The second possibility is that the mucous gland duct is blocked; mucus retention causes the gland duct to expand, which often occurs in the lip mucosa, followed by the buccal mucosa, ventral tongue mucosa, and more commonly in the lower lip.

Basic Overview

Clinical manifestations: Mucous gland cysts are located under the mucosa, are about the size of soybeans, and appear as translucent, painless blisters. After rupture, mucus may flow out and the swelling subsides, but it may recur soon. After multiple recurrences, the surface of the cyst often becomes grayish white due to scars. Treatment usually consists of surgical resection and iodine injection.

Mucocele can occur in three pairs of major salivary glands and all minor salivary glands. There are two types: retention cysts and congenital cysts. Retention cysts are the most common, often occurring in the sublingual glands and minor salivary glands, followed by the parotid glands. Submandibular gland cysts are very rare and are caused by duct narrowing, or duct obstruction caused by tumors, tartar, injuries, parasites, etc. This situation is an intermittent obstruction. In the absence of inflammation, the proximal alveoli of the duct expand to form a retention cyst. Congenital cysts are more common in the parotid gland. They are developed from the epithelial components retained in the deep tissues during embryonic development. Retention cysts occurring in minor salivary glands are called mucosal cysts, and cysts occurring in other salivary glands are named according to their site of onset, namely sublingual gland cysts, submandibular gland cysts and parotid gland cysts.

symptom

1. Mucous gland cysts occur under the oral mucosa. They are small (usually the size of soybeans), have clear edges, are transparent bubble-like, and are painless. Most have a history of injury (local bites are the most common). After the ulcer ruptures, a sticky white liquid flows out and the swelling disappears temporarily, but the ulcer heals quickly and the swelling reappears. 2. Large salivary gland cysts (sublingual gland, submandibular gland and parotid gland) are swellings at the site of the disease, which may have obstruction symptoms (i.e. the swelling worsens when eating and gradually eases after eating). The salivary duct opening cannot squeeze out secretions, or discharges discolored and smelly liquids.
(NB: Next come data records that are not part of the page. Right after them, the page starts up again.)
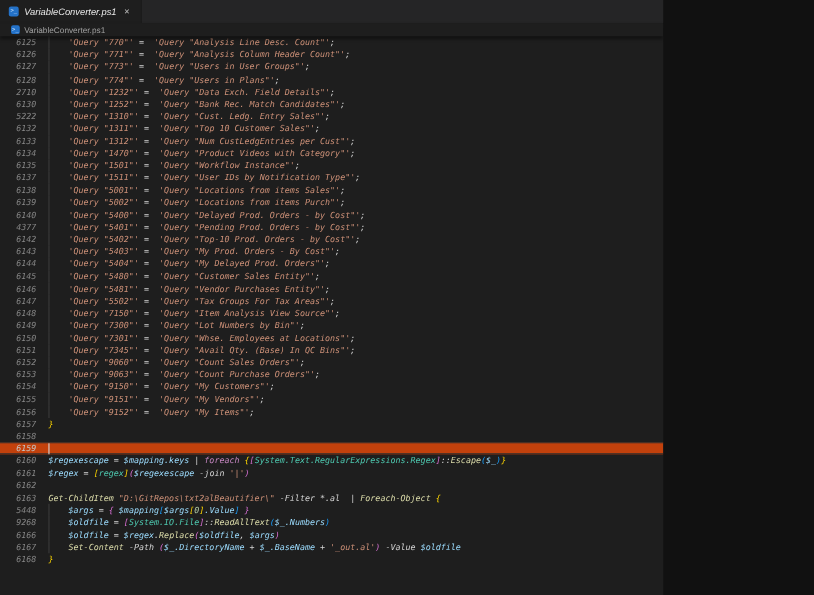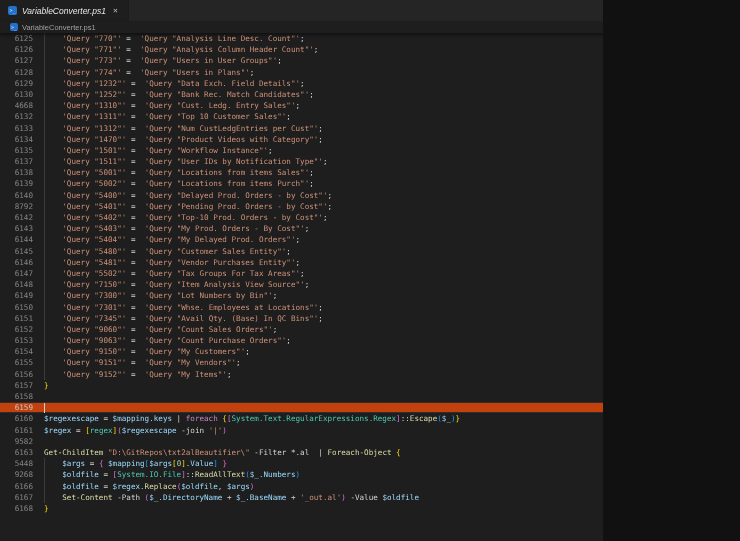--- a/index.html
+++ b/index.html
@@ -30,21 +30,21 @@
     height:12px; background:#1e1e1e; display:flex; align-items:center;
     gap:4px; padding-left:10px; position:relative; z-index:3;
     box-shadow:0 2px 3px rgba(0,0,0,0.45);
   }
   .crumb-label {
     font-family:"Liberation Sans", sans-serif; font-size:7.5px; color:#a0a0a0;
     white-space:nowrap;
   }
   .breadcrumbs .psicon { width:8px; height:8px; line-height:8px; }
   
-  .code-area { position:relative; }
+  .code-area { position:relative;font-style:italic; }
   .row { display:flex; height:11.2px; line-height:11.2px; position:relative; font-size:7.6px; }
   .row.active { background:#c2410c; box-shadow:inset 0 1px 0 #2d2d2d, inset 0 -1px 0 #2d2d2d; }
   .ln { flex:0 0 33px; text-align:right; color:#858585; }
   .row.active .ln { color:#c6c6c6; }
   .codeline { padding-left:11px; white-space:pre; color:#d4d4d4; }
   .guide { position:absolute; left:44px; top:0; bottom:0; width:1px; background:#3b3b3b; }
   .cursor { position:absolute; left:44px; top:0.5px; bottom:0.5px; width:1px; background:#d4d4d4; }
   
   .tk.pln { color:#d4d4d4; }
   .tk.str { color:#ce9178; }
@@ -90,31 +90,31 @@
         <span class="ln">6127</span>
         <span class="codeline"><span class="tk pln">    </span><span class="tk str">'Query "773"'</span><span class="tk pln"> </span><span class="tk pln">=</span><span class="tk pln">  </span><span class="tk str">'Query "Users in User Groups"'</span><span class="tk pln">;</span></span>
         <span class="guide"></span>
       </div>
       <div class="row">
         <span class="ln">6128</span>
         <span class="codeline"><span class="tk pln">    </span><span class="tk str">'Query "774"'</span><span class="tk pln"> </span><span class="tk pln">=</span><span class="tk pln">  </span><span class="tk str">'Query "Users in Plans"'</span><span class="tk pln">;</span></span>
         <span class="guide"></span>
       </div>
       <div class="row">
-        <span class="ln">6129</span>
+        <span class="ln">2710</span>
         <span class="codeline"><span class="tk pln">    </span><span class="tk str">'Query "1232"'</span><span class="tk pln"> </span><span class="tk pln">=</span><span class="tk pln">  </span><span class="tk str">'Query "Data Exch. Field Details"'</span><span class="tk pln">;</span></span>
         <span class="guide"></span>
       </div>
       <div class="row">
         <span class="ln">6130</span>
         <span class="codeline"><span class="tk pln">    </span><span class="tk str">'Query "1252"'</span><span class="tk pln"> </span><span class="tk pln">=</span><span class="tk pln">  </span><span class="tk str">'Query "Bank Rec. Match Candidates"'</span><span class="tk pln">;</span></span>
         <span class="guide"></span>
       </div>
       <div class="row">
-        <span class="ln">4668</span>
+        <span class="ln">5222</span>
         <span class="codeline"><span class="tk pln">    </span><span class="tk str">'Query "1310"'</span><span class="tk pln"> </span><span class="tk pln">=</span><span class="tk pln">  </span><span class="tk str">'Query "Cust. Ledg. Entry Sales"'</span><span class="tk pln">;</span></span>
         <span class="guide"></span>
       </div>
       <div class="row">
         <span class="ln">6132</span>
         <span class="codeline"><span class="tk pln">    </span><span class="tk str">'Query "1311"'</span><span class="tk pln"> </span><span class="tk pln">=</span><span class="tk pln">  </span><span class="tk str">'Query "Top 10 Customer Sales"'</span><span class="tk pln">;</span></span>
         <span class="guide"></span>
       </div>
       <div class="row">
         <span class="ln">6133</span>
@@ -145,21 +145,21 @@
         <span class="ln">6139</span>
         <span class="codeline"><span class="tk pln">    </span><span class="tk str">'Query "5002"'</span><span class="tk pln"> </span><span class="tk pln">=</span><span class="tk pln">  </span><span class="tk str">'Query "Locations from items Purch"'</span><span class="tk pln">;</span></span>
         <span class="guide"></span>
       </div>
       <div class="row">
         <span class="ln">6140</span>
         <span class="codeline"><span class="tk pln">    </span><span class="tk str">'Query "5400"'</span><span class="tk pln"> </span><span class="tk pln">=</span><span class="tk pln">  </span><span class="tk str">'Query "Delayed Prod. Orders - by Cost"'</span><span class="tk pln">;</span></span>
         <span class="guide"></span>
       </div>
       <div class="row">
-        <span class="ln">8792</span>
+        <span class="ln">4377</span>
         <span class="codeline"><span class="tk pln">    </span><span class="tk str">'Query "5401"'</span><span class="tk pln"> </span><span class="tk pln">=</span><span class="tk pln">  </span><span class="tk str">'Query "Pending Prod. Orders - by Cost"'</span><span class="tk pln">;</span></span>
         <span class="guide"></span>
       </div>
       <div class="row">
         <span class="ln">6142</span>
         <span class="codeline"><span class="tk pln">    </span><span class="tk str">'Query "5402"'</span><span class="tk pln"> </span><span class="tk pln">=</span><span class="tk pln">  </span><span class="tk str">'Query "Top-10 Prod. Orders - by Cost"'</span><span class="tk pln">;</span></span>
         <span class="guide"></span>
       </div>
       <div class="row">
         <span class="ln">6143</span>
@@ -246,21 +246,21 @@
       </div>
       <div class="row">
         <span class="ln">6160</span>
         <span class="codeline"><span class="tk var">$regexescape</span><span class="tk pln"> = </span><span class="tk var">$mapping.keys</span><span class="tk pln"> | </span><span class="tk kw">foreach</span><span class="tk pln"> </span><span class="tk b1">{</span><span class="tk b2">[</span><span class="tk typ">System.Text.RegularExpressions.Regex</span><span class="tk b2">]</span><span class="tk pln">::</span><span class="tk fn">Escape</span><span class="tk b3">(</span><span class="tk var">$_</span><span class="tk b3">)</span><span class="tk b1">}</span></span>
       </div>
       <div class="row">
         <span class="ln">6161</span>
         <span class="codeline"><span class="tk var">$regex</span><span class="tk pln"> = </span><span class="tk b1">[</span><span class="tk typ">regex</span><span class="tk b1">]</span><span class="tk b2">(</span><span class="tk var">$regexescape</span><span class="tk pln"> </span><span class="tk pln">-join</span><span class="tk pln"> </span><span class="tk str">'|'</span><span class="tk b2">)</span></span>
       </div>
       <div class="row">
-        <span class="ln">9582</span>
+        <span class="ln">6162</span>
         <span class="codeline"></span>
       </div>
       <div class="row">
         <span class="ln">6163</span>
         <span class="codeline"><span class="tk fn">Get-ChildItem</span><span class="tk pln"> </span><span class="tk str">"D:\GitRepos\txt2alBeautifier\"</span><span class="tk pln"> </span><span class="tk pln">-Filter</span><span class="tk pln"> *.al  </span><span class="tk pln">|</span><span class="tk pln"> </span><span class="tk fn">Foreach-Object</span><span class="tk pln"> </span><span class="tk b1">{</span></span>
       </div>
       <div class="row">
         <span class="ln">5448</span>
         <span class="codeline"><span class="tk pln">    </span><span class="tk var">$args</span><span class="tk pln"> = </span><span class="tk b2">{</span><span class="tk pln"> </span><span class="tk var">$mapping</span><span class="tk b3">[</span><span class="tk var">$args</span><span class="tk b1">[</span><span class="tk num">0</span><span class="tk b1">]</span><span class="tk var">.Value</span><span class="tk b3">]</span><span class="tk pln"> </span><span class="tk b2">}</span></span>
         <span class="guide"></span>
Puncture can extract a sticky white liquid.

Oral mucosal cells

Causes

Mucocele, also known as mucosal cyst, is a submucosal tissue of the oral cavity. There are hundreds of small salivary glands that can secrete colorless mucus, called mucous glands. They are most commonly distributed on the lower lip, soft palate, and ventral surface of the tip of the tongue. Its excretory duct opens into the oral cavity. Due to trauma to the excretory duct, mucus leaks out and forms a cyst. It is common on the lower lip, and often occurs in people who have the habit of biting their lips. The cyst is located under the mucosa and appears as a translucent blister with the surface covered by normal mucosa. It may disappear after a few days due to rupture of the cyst membrane due to friction from food, but it may reappear soon. After multiple recurrences, scar tissue will form on the mucosa, turning the translucent blisters into white nodules.

Mucous gland cyst

Clinical diagnosis

1. There are recurrent attacks, with small transparent vesicular masses under the oral mucosa, and the contents of the vesicles are viscous egg white-like fluid; there is a history of local bites. There is a history of clear, colorless mucus discharge after rupture. People who have the disease for the first time may not have this medical history.

diagnosis

2. It is common on the lower lip, tongue tip, sublingual area and buccal mucosa. It appears as a soft, light blue mass with clear boundaries and a movable base. Sometimes the protruding surface appears like a fish bubble, and its diameter is generally around 0.5-1 cm.

3. Major salivary gland cyst: The disease site is located in the corresponding major salivary gland area of ​​the oral and maxillofacial region, and is manifested by swelling and obstruction symptoms in this area, and abnormal secretory function of the duct opening. Puncture of sublingual gland cyst extracts egg white-like viscous fluid; puncture of submandibular gland and parotid gland cyst extracts thinner fluid; the amylase test of the extracted fluid is positive.